N'osant pas oser, elle confine ses acteurs dans la foule des choristes et des figurants au point que lorsque s'ouvre le rideau, on peine à isoler les solistes des choeurs. Ainsi, on entend chanter Stromminger, le père de la Wally. Assis devant une table derrière laquelle le choeur se tient debout, on ne le distingue pas du reste des gens du village. Ce ne pourrait être qu'un faux pas mineur si sa direction d'acteurs ne manquait terriblement de caractérisation des personnages. Certaines scènes frisent la caricature.  Lorsque Vincenzo Gellner précipite Giuseppe Hagenbach dans un ravin, la scène est si mal dirigée qu'elle suscite le rire des spectateurs. Dans un décor hybride de carton pâte sans fantaisie ni grande imagination, les acteurs semblent livrés à eux-mêmes. Si certains s'en sortent grâce à leur propre expérience des planches, d'autres n'arrivent pas à saisir l'esprit de l'oeuvre. Pourquoi ne pas avoir profité de sa complexité scénique (comment représenter une avalanche ?) pour imaginer des décors plus suggestifs que descriptifs. Là encore, il aurait fallu oser.

Pourtant, le chef Srboljub Dinic s'emploie à tirer d'un Berner Symphonie-Orchester parfois imprécis, les atmosphères musicales de Catalani. S'emportant, peut-être aurait-il été plus inspiré de tempérer ses ardeurs pour éviter de couvrir les voix pas toujours sonores des chanteurs. Ainsi, la juvénile Hélène Le Corre (Walter) aurait mettre son indéniable talent au service d'un portrait sensible de cet ami de la Wally.

Malgré l'absence de direction d'acteurs, la plupart des chanteurs parviennent à incarner les personnages du livret. La voix puissante de Frano Lufi (Stromminger) éclaire parfaitement la rudesse du père de la Wally. De son côté, la vocalité toujours admirable de Wolfgang Koch (Vincenzo Gellner) modèle superbement la gaucherie touchante de l'inconditionnel amoureux. Une fois de plus, il faut louer la belle prestation de Richard Ackermann (Il Pedone) qui, lorsqu'il se limite à une expression retenue, s'avère un chanteur de qualité doté d'une excellente prononciation. 

On ne peut en dire autant des deux principaux rôles. A commencer par le ténor hongrois Atilla B. Kiss (Giuseppe Hagenbach) qui, malgré une voix claire (qui n'est pas sans rappeler le timbre de Mario del Monaco), a la fâcheuse tendance à forcer ses moyens naturels, ce dont se ressent une diction à peu près inintelligible. Dans une moindre mesure, la même critique peut être adressée à Olga Romanko (Wally). Si l'instrument est très bien préparé, la soprano moscovite manque toutefois de la théâtralité nécessaire et campe une Wally un peu terne.

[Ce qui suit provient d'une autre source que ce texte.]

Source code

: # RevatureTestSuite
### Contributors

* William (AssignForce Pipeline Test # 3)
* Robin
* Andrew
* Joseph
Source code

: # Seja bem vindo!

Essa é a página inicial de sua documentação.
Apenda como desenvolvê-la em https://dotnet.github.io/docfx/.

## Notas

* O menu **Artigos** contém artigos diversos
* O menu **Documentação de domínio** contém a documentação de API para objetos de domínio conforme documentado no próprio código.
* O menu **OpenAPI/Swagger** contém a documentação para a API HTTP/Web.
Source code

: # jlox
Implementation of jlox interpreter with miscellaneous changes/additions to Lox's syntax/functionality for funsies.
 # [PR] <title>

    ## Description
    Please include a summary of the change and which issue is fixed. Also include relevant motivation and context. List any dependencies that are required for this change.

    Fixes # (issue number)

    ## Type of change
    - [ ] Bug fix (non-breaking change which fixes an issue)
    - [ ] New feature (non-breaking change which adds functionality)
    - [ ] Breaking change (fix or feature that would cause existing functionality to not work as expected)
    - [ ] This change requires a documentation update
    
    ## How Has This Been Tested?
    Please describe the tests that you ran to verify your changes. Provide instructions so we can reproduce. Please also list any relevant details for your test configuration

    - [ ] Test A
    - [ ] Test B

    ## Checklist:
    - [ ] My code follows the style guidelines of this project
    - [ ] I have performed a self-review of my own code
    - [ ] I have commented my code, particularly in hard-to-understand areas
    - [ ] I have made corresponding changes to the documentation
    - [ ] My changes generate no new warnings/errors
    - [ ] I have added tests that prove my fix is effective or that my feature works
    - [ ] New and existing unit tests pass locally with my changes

A l'issue de la représentation, si les solistes ont été généreusement applaudis, une partie du public bernois contestait bruyamment Renata Scotto. Il est à craindre que, sans une sérieuse révision de la mise en scène, cette production risque de connaître une réception plus mouvementée que la "polie" condamnation bernoise lors des prochaines représentations au Teatro Comunale de Bologne.
 
 

Jacques SCHMITT

Prochaines représentations au StadttheaterBern
Les 22 et 27 février, les 4, 6, 15 et 26 mars, les 4, 7, 13 et 20 mai 2005.